Consegna — Elenca tutti i nomi di persona che compaiono nella recensione di “You’ve lost a lot of blood”.

Testo di studio —
========================================================================

“You’ve lost a lot of blood” Eric LaRocca

Quest’estate, in un periodo di rifiuto totale della lettura, sono riuscita però a finire un piccolo libricino in inglese di cui sarà molto, molto complicato parlare. Si tratta di “You’ve lost a lot of blood” di Eric LaRocca, pubblicato in modo indipendente nel 2022.
Un viaggio stratificato e disturbante attraverso parti all’apparenza sconnesse fra loro, che mi ha lasciata con più domande che risposte.

Trama:

Each precious thing I show you in this book is a holy relic from the night we both perished-the night when I combed you from my hair and watered the moon with your blood.


Come evidente dall’inesistente quarta di copertina, è difficile parlare con precisione di questo libro. La descrizione più accurata che posso farne è “just vibes” e comunque mancherebbe qualcosa.
Questo romanzo breve è infatti travestito da una raccolta (o viceversa) composta da diverse parti: una novella dal titolo “You’ve lost a lot of blood” firmata Martyr Black, diari e poesie dello stesso autore e, infine, da delle trascrizioni di registrazioni audio in cui Martyr Black parla con il suo ragazzo, Ambrose Thorne. I due si sono macchiati di diversi omicidi e sono scomparsi al momento della fittizia compilazione della raccolta, o almeno così ci informa l’editore – Trent Pilcher – in quelle che possono essere considerate un’altra parte del libro: la prefazione e la postfazione.

========================================================================

Estratto dati —
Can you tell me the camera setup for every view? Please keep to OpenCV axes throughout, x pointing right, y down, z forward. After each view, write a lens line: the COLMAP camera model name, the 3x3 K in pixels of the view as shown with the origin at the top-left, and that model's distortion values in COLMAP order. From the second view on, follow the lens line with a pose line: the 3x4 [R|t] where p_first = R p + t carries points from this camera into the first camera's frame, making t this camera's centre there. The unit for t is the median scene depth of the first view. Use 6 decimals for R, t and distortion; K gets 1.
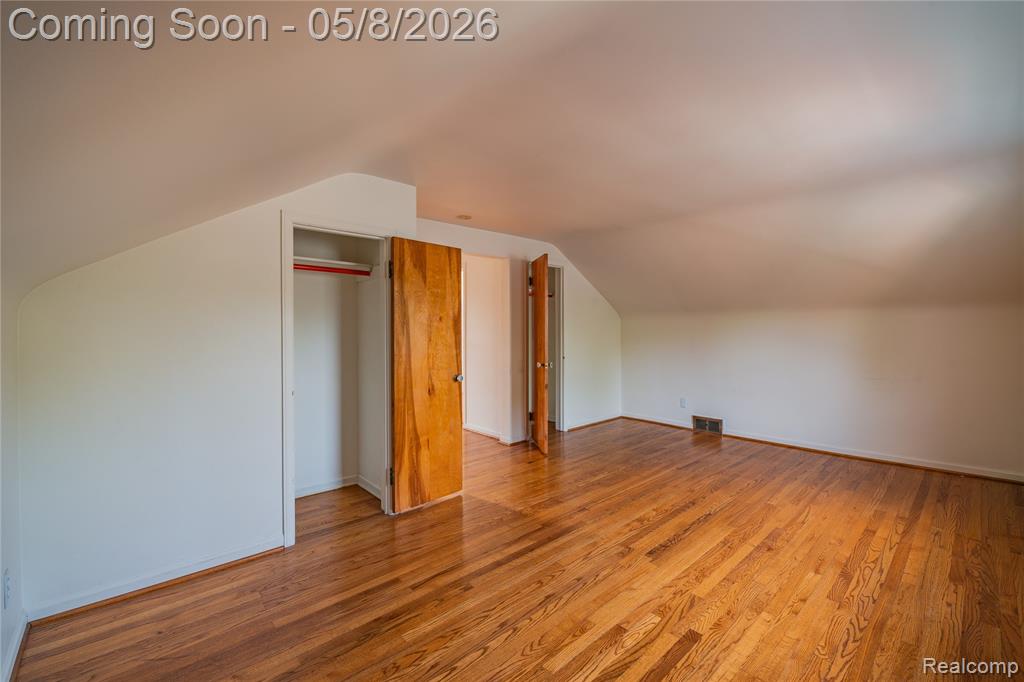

========================================================================

Soluzione — Eric LaRocca, Martyr Black, Ambrose Thorne, Trent Pilcher